Nov 20, 2014 - Sale 2367

Sale 2367 - Lot 10

Price Realized: $ 4,000
?Final Price Realized includes Buyer’s Premium added to Hammer Price
Estimate: $ 800 - $ 1,200
"OUR FUGITIVE SLAVES ESCAPING INTO CANADA MAY BE RECOVERED" CLAY, HENRY. Letter Signed, "H.Clay," as Secretary of State, to John T. Langhorne, promising to recommend him for a Postmaster General position, explaining that he soon expects to learn the result of negotiations with the British concerning the recovery of fugitive slaves in Canada, and noting that he is not optimistic that the negotiations would be successful. 1 page, 4to; faint scattered staining, short closed tear in bottom edge, docketing verso, folds. Washington, 27 September 1827

Additional Details

". . . Among the objects of negotiation with which Mr.
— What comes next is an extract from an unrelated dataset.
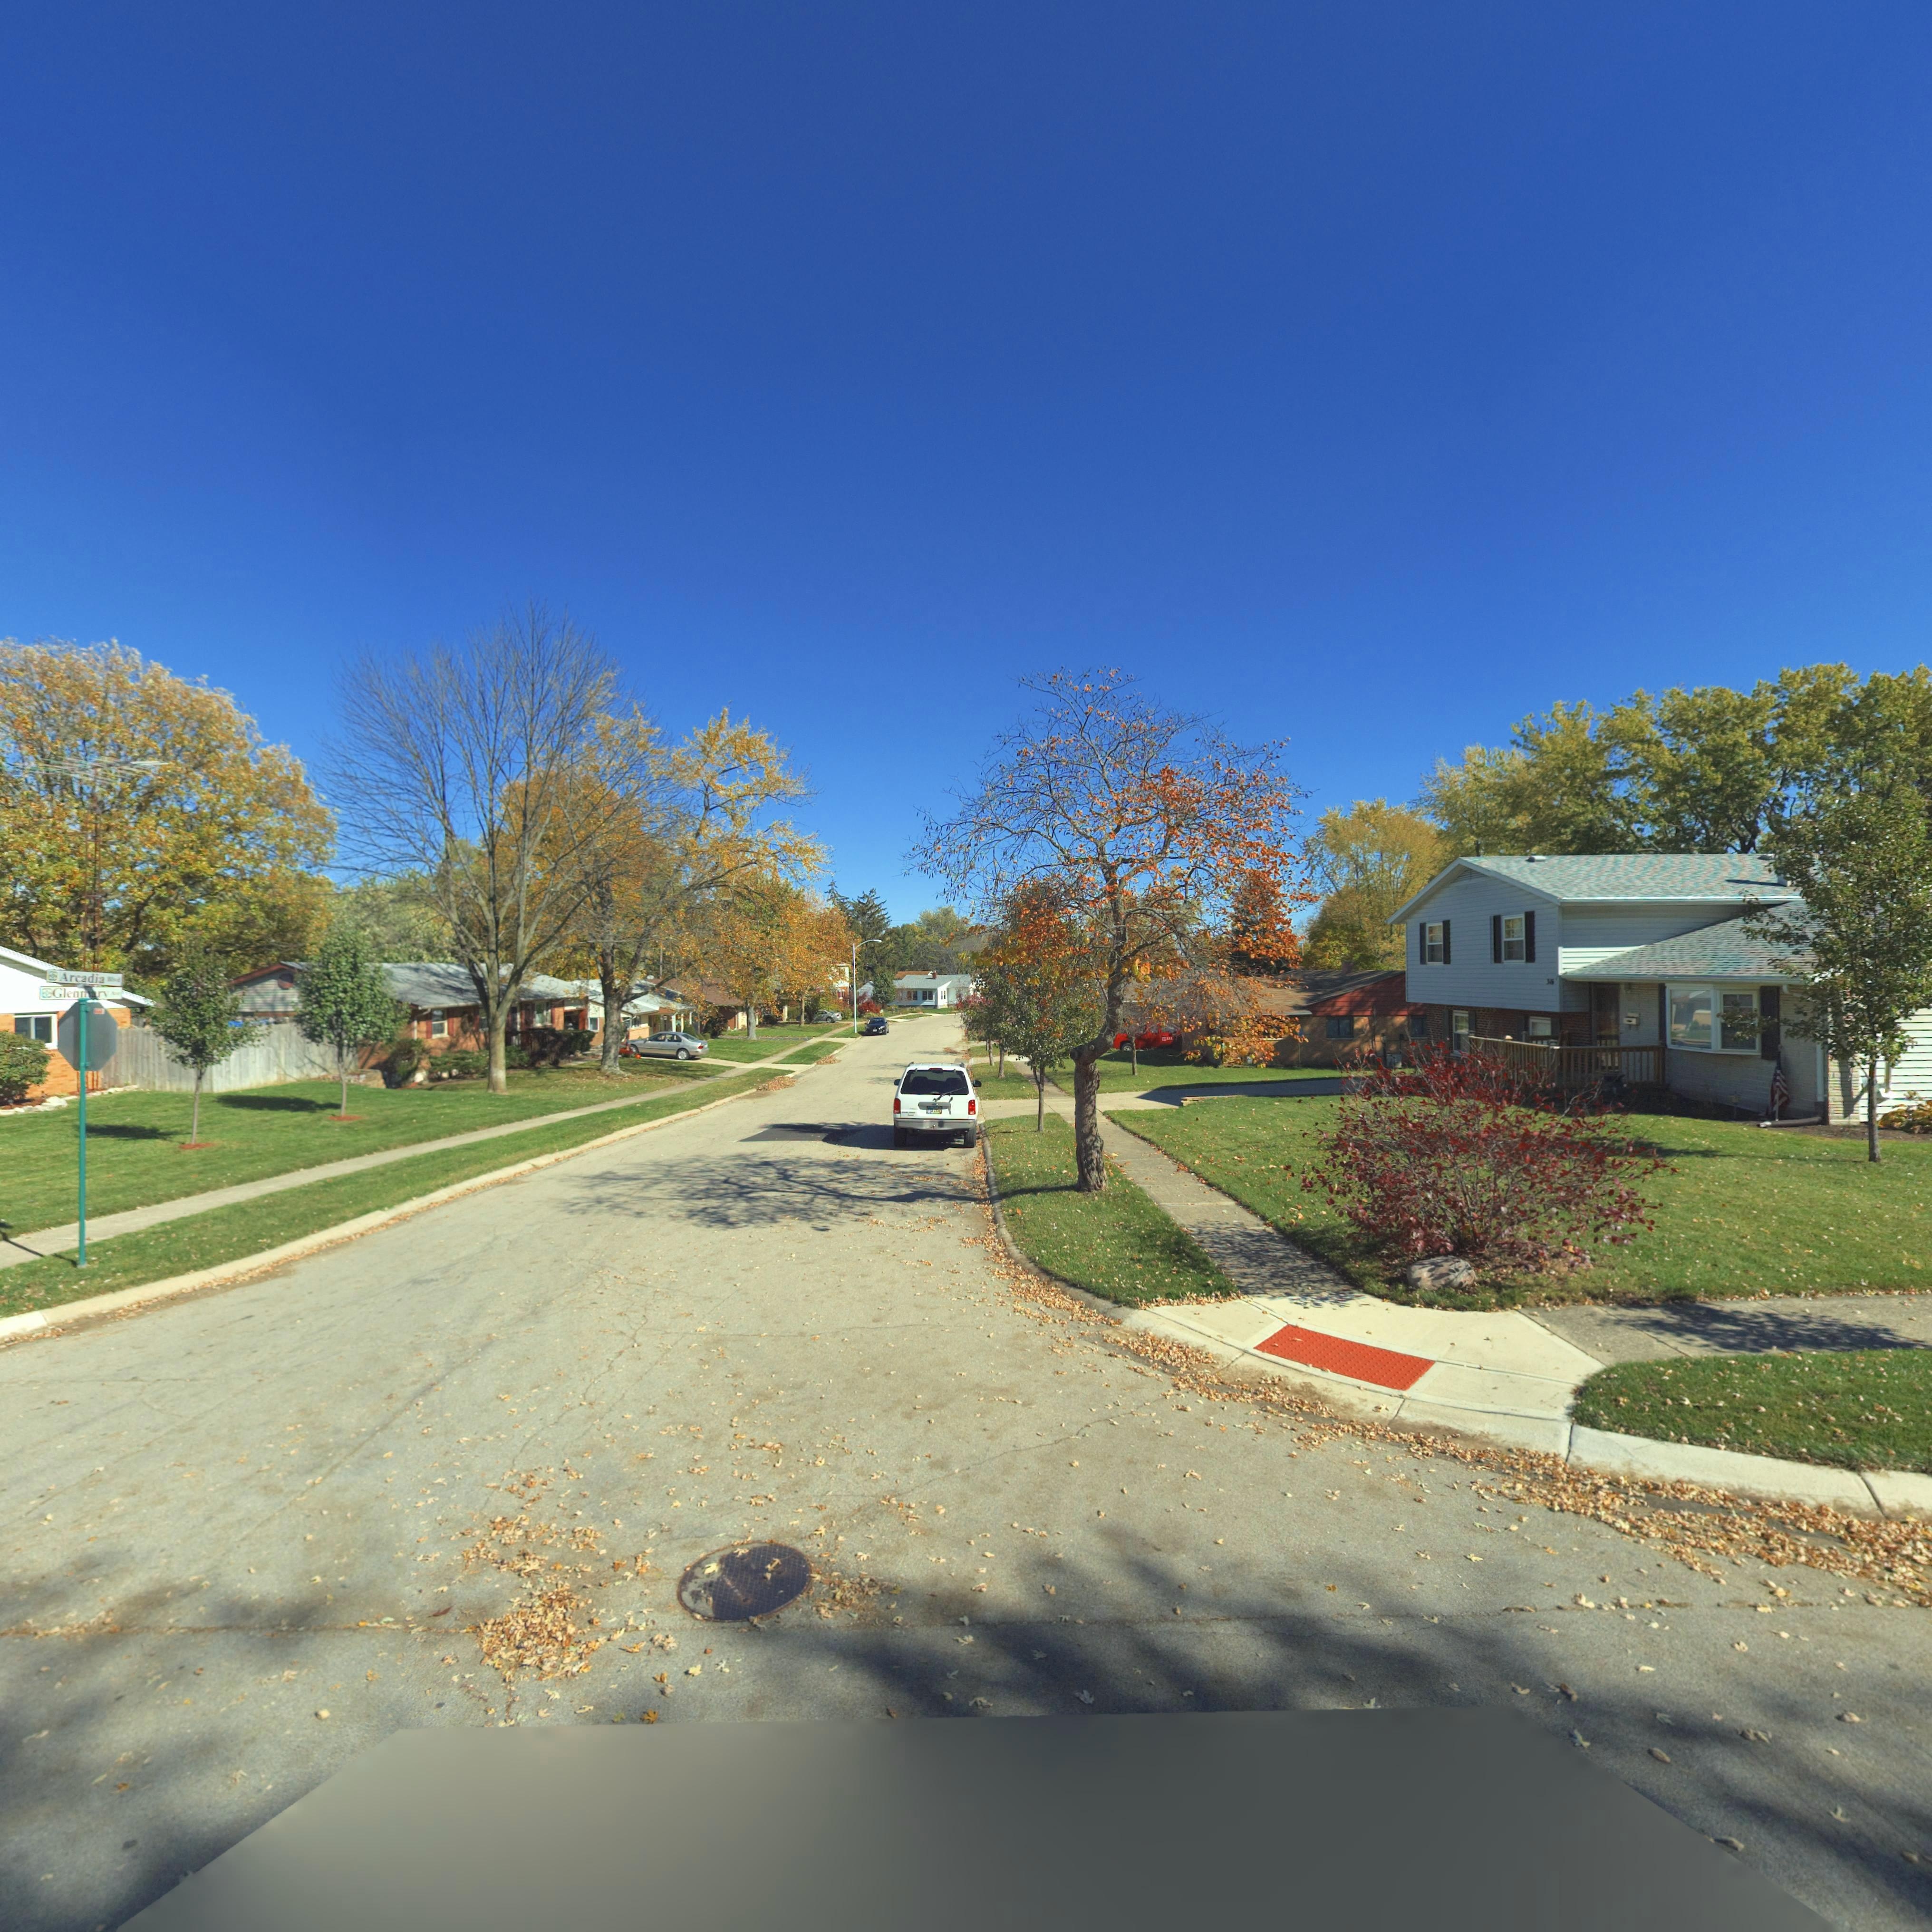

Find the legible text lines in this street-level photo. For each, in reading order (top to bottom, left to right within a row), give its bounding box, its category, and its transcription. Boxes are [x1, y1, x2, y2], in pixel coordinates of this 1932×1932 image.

[1545, 978, 1555, 985] StreetNumber: 316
Gallatin is charged, is that of endeavouring to effect an arrangement with the British Government by which our fugitive slaves escaping into Canada may be recovered. With what success the negotiation may be attended we shall very shortly know. I do not feel very sanguine in regard to it."
On July 5, 1827, U.S. Minister to the UK Albert Gallatin, then in negotiations with British ministers concerning the recovery of fugitive slaves in British territories, related the statement of the ministers: "[I]t was utterly impossible for them to agree to a stipulation for the surrender of fugitive slaves." When Henry Clay then renewed negotiations conducted by another U.S. minister, the result was similar: "[T]he law of Parliament gave freedom to every slave who effected his landing on British ground" (William Jay, Miscellaneous Writings on Slavery, Boston, 1853). Although Clay was a slaveholder, he supported a policy of gradual emancipation and was instrumental in the success of the Compromise of 1850.